The Palo Alto City Council has approved an an ordinance giving the city manager authorization to sign long-term power supply contracts, but only after they increased the number of council members to be assigned to a power Oversight Committee from three to four.

The ordinance was originally presented to the council on Feb. 12, but was sent to the Utilities Advisory Commission for study and recommendation. That body concurred with Palo Alto Utilities Director John Ulrich, but recommended modifications to the emergency ordinance: a reduction in the amount of megawatts that could be purchased--from 75 to 50--and the creation of an oversight committee.

"There is a strong possibility that the contract between Western Area Power Authority and PG&E will be changed or become invalid," Ulrich told the Council. "What we would like to do is move ahead and get on with the negotiations. It's not a solution but an insurance policy."

"I have an alarm bell going off in my head," Councilman Gary Fazzino said. "It's a very major situation. We need flexibility of speed."

Councilman Bern Beecham told Fazzino that the city's staff could, currently, negotiate a contract of up to two years.

"The oversight committee would be setting the perimeters," City Manager Frank Benest said. "If you have an offer on the table on a Wednesday, there is no way in our current system to get to you on Monday. That's a reality."

"This is not an ordinary matter," Ulrich said. "There is a considerable risk that PG&E is going bankrupt. There is every likelihood of that happening."
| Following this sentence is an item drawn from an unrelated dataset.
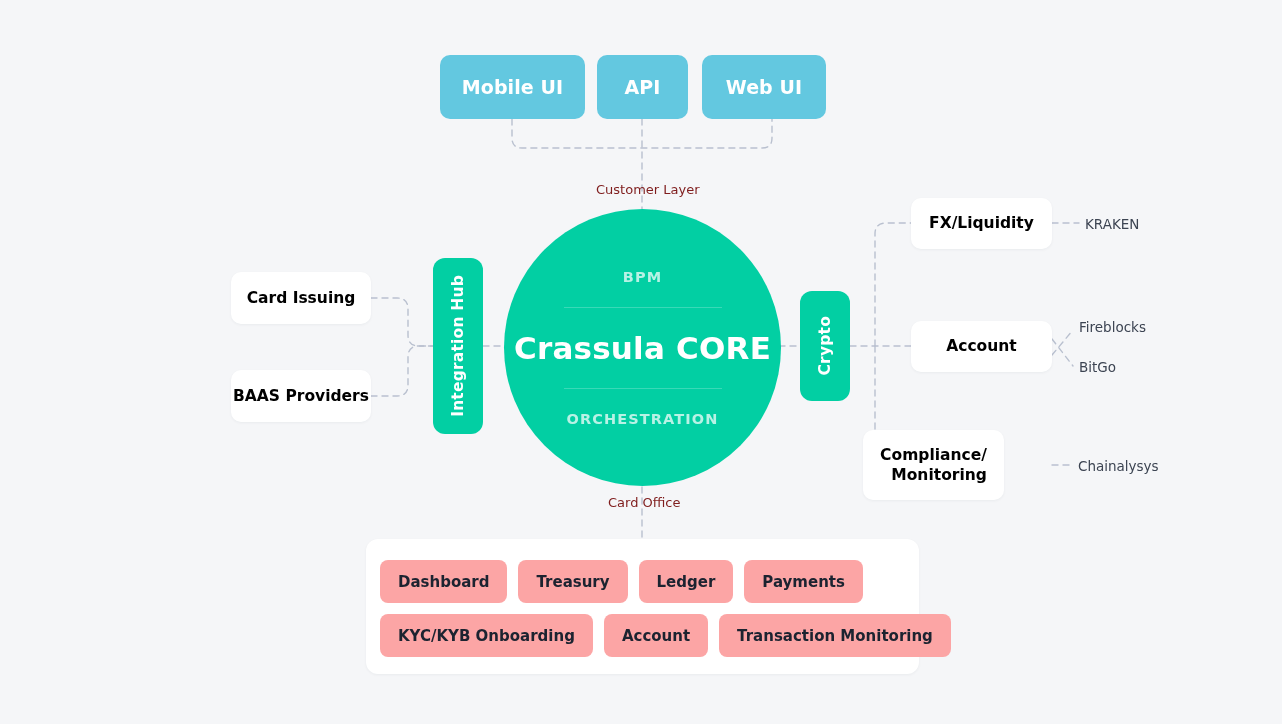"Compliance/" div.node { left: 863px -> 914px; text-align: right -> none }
Fazzino had concerns of an oversight committee made up of some City Council members having too much authority in approving contracts without the concurrence of the full council. "An individual councilman does not have the power," he said.

City Attorney Ariel Calonne informed the council that the oversight committee would have the authority to approve contracts.

"What I'm seeing here is a compromise," Councilwoman Nancy Lytle said. "I feel better about it because the committee is subject to the Brown Act (must post agendas and hold open meetings)."

The ordinance, which will expire on March 1, 2002, allows the purchase of 50 megawatts of power. No contract will last more than 10 years and contracts must be of different quantities of power from different sources. The ordinance also creates a standing oversight committee comprised of four council members, to be appointed by the mayor. The committee would have the power to review and approve how the city manager can exercise his authority to negotiate and sign contracts.

The ordinance also calls for an internal review by the city auditor of the city manager's actions. All power contracts must be approved by the city attorney.